* _Data for review_:
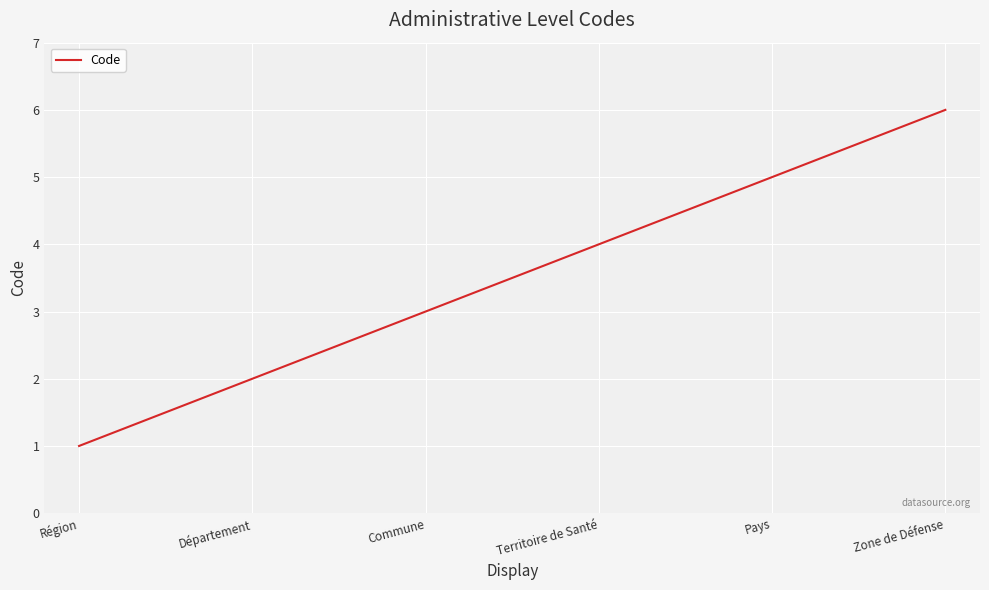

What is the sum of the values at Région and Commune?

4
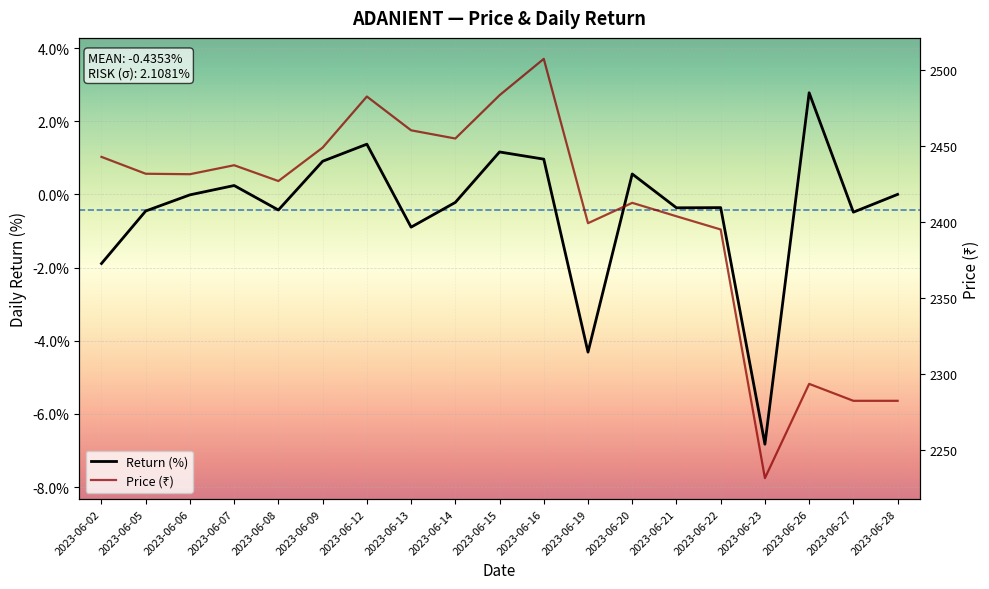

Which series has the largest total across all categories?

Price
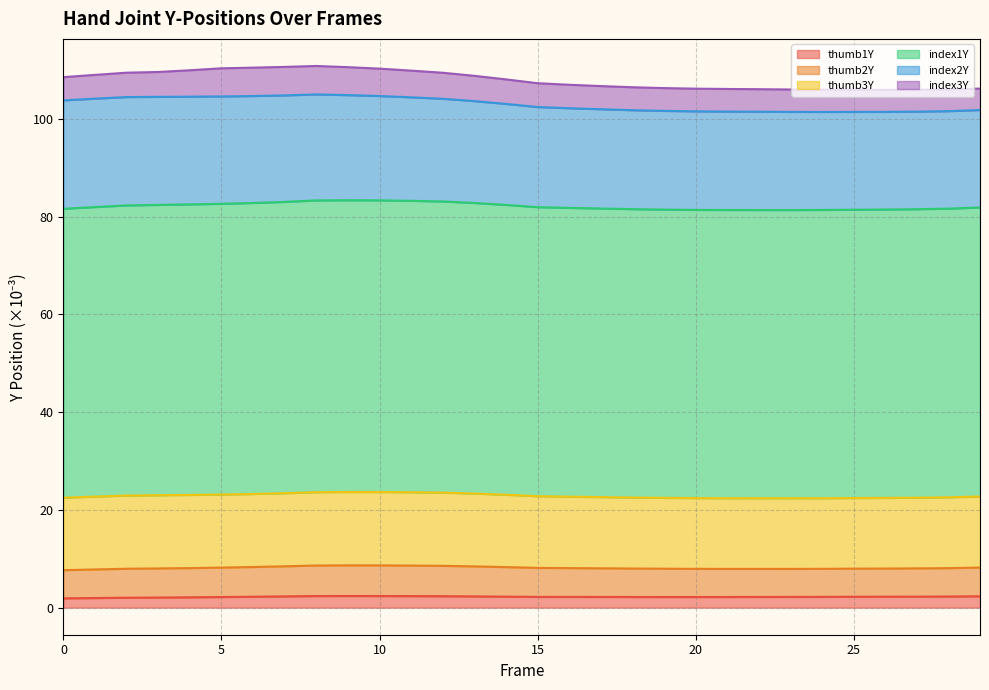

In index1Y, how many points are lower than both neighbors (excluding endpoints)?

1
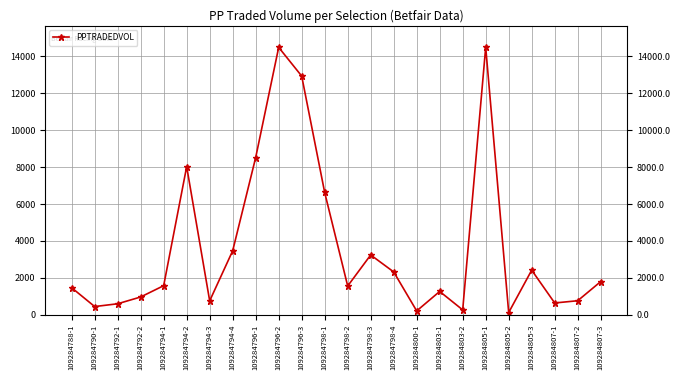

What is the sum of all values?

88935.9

* _What is expected_: Print the lines above again word for word, leaving out the pictures.

* _Written solution_:
What is the sum of the values at Région and Commune?

4

Which series has the largest total across all categories?

Price

In index1Y, how many points are lower than both neighbors (excluding endpoints)?

1

What is the sum of all values?

88935.9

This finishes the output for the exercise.